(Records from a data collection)
****

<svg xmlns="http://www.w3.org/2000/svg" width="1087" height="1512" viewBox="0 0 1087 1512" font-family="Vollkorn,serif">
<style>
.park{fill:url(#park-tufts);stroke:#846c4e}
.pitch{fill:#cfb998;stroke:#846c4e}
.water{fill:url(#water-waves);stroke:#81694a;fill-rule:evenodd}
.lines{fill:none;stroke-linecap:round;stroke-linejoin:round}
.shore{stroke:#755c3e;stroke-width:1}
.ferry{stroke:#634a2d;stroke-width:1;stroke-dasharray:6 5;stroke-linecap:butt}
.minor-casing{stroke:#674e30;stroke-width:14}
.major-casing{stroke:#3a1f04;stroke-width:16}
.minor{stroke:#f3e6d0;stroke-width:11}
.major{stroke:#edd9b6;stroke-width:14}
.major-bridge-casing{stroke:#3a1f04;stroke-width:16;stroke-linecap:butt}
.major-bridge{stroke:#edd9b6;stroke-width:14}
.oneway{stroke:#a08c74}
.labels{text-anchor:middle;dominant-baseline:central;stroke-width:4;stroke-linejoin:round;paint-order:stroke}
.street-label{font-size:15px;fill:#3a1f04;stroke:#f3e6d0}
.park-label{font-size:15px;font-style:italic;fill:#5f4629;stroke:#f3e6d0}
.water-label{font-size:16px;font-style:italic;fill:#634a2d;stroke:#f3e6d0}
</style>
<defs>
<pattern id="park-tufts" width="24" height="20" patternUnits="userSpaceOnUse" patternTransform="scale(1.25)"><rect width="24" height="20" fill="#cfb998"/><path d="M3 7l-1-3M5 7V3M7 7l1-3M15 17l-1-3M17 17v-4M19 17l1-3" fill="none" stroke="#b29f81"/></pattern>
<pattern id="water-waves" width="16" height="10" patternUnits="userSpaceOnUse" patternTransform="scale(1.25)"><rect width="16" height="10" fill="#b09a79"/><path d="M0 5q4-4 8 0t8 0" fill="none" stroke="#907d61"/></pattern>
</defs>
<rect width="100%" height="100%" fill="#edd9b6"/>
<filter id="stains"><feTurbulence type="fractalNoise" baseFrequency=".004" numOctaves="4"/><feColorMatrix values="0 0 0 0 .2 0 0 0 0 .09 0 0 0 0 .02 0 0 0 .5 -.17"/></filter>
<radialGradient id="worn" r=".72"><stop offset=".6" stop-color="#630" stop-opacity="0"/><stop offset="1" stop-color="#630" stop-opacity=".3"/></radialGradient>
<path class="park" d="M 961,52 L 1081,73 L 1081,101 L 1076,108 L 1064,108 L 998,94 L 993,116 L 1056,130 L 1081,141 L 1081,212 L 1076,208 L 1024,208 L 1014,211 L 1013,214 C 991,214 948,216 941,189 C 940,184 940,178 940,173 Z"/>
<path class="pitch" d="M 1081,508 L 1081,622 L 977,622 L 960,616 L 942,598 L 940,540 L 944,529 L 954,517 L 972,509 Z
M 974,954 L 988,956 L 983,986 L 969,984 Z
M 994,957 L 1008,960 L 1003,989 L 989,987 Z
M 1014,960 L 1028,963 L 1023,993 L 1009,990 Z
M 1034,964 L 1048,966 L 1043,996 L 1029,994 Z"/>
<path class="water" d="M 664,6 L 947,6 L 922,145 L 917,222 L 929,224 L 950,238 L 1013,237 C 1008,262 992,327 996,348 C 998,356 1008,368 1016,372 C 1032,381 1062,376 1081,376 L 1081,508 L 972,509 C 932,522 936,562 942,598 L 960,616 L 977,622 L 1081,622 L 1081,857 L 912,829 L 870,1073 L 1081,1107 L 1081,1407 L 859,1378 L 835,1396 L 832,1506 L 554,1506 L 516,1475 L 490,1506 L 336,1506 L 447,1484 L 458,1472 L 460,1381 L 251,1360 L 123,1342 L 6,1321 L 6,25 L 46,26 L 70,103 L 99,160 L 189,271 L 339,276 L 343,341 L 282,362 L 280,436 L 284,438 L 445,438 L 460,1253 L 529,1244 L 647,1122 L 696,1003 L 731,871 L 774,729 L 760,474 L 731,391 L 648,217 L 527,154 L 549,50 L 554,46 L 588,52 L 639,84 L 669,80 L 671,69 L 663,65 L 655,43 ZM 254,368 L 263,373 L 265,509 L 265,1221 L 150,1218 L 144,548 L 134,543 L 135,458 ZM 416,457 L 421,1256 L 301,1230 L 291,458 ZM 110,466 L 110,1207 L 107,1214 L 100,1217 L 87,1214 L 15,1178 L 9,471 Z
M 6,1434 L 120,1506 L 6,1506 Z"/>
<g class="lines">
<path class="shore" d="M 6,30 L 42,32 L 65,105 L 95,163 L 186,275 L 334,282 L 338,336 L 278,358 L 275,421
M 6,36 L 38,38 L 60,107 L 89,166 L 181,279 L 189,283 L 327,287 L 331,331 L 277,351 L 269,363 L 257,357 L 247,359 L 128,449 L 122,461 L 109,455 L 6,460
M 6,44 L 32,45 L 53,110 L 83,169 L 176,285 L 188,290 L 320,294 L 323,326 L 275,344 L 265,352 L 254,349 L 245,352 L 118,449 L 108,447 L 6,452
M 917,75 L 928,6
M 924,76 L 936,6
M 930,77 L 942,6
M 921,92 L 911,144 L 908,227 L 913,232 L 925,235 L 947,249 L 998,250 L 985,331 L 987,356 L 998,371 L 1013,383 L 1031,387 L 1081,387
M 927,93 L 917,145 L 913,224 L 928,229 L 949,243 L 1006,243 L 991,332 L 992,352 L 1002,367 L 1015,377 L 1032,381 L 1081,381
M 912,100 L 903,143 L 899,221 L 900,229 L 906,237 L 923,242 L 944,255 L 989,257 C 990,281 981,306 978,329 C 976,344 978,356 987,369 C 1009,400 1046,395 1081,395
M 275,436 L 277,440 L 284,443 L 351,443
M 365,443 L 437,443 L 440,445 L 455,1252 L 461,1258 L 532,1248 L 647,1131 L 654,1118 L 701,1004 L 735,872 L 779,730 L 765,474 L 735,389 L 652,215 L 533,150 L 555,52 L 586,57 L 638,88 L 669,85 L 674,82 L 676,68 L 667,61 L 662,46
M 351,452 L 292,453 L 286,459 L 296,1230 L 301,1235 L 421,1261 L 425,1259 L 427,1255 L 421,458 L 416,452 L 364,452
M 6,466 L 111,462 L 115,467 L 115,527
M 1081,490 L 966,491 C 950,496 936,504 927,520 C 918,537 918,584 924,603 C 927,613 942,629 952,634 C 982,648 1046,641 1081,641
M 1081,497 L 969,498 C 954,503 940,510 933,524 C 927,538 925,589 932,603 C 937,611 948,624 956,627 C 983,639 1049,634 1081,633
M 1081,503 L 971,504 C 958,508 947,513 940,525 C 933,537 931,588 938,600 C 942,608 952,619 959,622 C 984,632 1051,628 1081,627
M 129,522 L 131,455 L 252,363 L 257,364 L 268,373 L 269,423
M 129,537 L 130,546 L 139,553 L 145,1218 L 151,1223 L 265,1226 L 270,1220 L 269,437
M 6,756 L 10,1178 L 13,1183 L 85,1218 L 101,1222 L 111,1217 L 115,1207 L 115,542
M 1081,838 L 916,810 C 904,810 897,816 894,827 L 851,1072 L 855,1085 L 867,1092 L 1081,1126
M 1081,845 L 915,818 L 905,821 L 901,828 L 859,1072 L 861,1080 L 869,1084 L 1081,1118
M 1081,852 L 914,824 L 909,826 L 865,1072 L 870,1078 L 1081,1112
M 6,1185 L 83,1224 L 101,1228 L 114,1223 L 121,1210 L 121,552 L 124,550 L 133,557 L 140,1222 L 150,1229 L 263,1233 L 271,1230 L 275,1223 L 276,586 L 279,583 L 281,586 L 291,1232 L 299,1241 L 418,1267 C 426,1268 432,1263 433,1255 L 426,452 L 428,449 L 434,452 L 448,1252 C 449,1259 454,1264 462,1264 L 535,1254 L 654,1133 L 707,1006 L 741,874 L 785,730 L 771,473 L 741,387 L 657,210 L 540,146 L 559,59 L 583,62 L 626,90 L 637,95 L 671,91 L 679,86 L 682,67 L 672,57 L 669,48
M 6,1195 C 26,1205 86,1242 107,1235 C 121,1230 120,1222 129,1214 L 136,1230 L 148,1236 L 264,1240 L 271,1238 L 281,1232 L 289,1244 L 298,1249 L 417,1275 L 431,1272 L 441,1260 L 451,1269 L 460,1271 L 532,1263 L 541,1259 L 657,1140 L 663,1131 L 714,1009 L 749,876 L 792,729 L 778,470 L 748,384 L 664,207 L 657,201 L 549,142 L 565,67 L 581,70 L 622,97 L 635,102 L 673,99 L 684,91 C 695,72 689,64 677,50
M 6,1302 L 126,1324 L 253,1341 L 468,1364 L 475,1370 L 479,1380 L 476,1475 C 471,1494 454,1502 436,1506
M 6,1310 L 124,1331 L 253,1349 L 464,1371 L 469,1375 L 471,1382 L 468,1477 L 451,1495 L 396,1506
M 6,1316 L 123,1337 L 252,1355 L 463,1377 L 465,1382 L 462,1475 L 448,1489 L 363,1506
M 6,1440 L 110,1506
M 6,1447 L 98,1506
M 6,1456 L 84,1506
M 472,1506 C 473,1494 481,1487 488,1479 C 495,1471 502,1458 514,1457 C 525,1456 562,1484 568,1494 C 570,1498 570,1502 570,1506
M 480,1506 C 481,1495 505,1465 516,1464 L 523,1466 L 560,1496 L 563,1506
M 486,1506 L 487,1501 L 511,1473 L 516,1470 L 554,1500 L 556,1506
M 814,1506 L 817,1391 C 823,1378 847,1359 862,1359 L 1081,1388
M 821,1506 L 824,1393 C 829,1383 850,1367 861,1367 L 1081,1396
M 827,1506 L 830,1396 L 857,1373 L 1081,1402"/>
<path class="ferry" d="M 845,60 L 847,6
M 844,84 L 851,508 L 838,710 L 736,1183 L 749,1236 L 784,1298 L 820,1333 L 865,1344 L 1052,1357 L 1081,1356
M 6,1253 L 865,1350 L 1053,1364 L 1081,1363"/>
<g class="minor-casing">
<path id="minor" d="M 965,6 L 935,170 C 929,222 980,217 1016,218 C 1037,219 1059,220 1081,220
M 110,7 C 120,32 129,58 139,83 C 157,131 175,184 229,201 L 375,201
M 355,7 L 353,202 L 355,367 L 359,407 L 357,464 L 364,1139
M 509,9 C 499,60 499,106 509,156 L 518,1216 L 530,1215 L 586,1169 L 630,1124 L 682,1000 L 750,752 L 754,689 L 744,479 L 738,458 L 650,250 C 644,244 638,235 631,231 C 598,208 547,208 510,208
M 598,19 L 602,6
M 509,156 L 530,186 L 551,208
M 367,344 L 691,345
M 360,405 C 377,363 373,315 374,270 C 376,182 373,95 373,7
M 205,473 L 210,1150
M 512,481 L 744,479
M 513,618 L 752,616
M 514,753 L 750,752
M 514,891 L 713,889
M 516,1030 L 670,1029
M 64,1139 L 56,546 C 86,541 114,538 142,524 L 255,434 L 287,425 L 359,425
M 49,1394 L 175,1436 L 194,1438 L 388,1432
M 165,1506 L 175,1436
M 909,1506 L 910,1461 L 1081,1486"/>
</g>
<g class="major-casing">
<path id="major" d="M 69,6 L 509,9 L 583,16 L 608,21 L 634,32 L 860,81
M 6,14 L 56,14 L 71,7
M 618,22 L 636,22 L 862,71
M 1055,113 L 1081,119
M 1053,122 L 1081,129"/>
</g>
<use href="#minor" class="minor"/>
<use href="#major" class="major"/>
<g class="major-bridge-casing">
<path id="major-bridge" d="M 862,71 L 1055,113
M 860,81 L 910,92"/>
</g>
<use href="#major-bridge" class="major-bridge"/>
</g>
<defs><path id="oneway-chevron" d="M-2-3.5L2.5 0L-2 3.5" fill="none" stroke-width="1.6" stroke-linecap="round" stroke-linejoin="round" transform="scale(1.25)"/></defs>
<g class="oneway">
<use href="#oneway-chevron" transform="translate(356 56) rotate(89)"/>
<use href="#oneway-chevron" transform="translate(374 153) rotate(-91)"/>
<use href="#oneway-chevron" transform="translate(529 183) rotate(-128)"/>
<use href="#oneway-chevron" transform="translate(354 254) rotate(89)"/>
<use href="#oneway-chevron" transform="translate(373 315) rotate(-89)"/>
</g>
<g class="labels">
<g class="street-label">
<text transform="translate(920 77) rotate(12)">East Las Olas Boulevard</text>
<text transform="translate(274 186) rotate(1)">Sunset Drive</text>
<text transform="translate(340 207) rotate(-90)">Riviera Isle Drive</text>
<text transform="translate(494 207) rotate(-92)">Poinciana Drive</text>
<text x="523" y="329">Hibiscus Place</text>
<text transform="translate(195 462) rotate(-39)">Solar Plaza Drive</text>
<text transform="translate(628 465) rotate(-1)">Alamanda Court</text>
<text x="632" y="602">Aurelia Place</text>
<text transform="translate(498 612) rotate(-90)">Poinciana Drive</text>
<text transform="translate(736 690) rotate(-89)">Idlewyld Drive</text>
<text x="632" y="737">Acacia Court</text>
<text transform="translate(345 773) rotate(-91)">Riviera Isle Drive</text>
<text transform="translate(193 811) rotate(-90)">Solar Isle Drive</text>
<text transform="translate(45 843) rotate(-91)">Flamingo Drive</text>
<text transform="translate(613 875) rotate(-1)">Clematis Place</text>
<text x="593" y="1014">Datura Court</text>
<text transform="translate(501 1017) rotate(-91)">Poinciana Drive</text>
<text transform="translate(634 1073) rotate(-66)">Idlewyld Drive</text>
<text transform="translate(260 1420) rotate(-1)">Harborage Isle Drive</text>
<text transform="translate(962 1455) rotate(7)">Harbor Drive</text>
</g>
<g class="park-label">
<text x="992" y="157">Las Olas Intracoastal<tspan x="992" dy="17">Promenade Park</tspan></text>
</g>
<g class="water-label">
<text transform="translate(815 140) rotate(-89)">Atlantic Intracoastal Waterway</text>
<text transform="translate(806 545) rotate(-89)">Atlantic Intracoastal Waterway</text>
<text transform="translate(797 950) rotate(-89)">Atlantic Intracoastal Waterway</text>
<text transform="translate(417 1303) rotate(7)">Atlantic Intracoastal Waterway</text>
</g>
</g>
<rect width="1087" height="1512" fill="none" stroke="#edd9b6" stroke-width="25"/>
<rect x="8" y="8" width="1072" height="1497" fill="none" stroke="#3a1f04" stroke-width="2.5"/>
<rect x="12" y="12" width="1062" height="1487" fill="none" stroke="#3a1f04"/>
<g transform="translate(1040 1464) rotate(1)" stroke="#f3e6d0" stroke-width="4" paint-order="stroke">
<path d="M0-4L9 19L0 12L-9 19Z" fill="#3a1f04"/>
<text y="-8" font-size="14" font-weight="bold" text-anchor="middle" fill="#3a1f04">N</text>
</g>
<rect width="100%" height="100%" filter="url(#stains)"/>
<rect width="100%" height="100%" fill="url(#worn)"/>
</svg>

****

• [Required work] What is needed is the number of lines in the data that contain "labels", given with nothing else.

• [Written reply] 2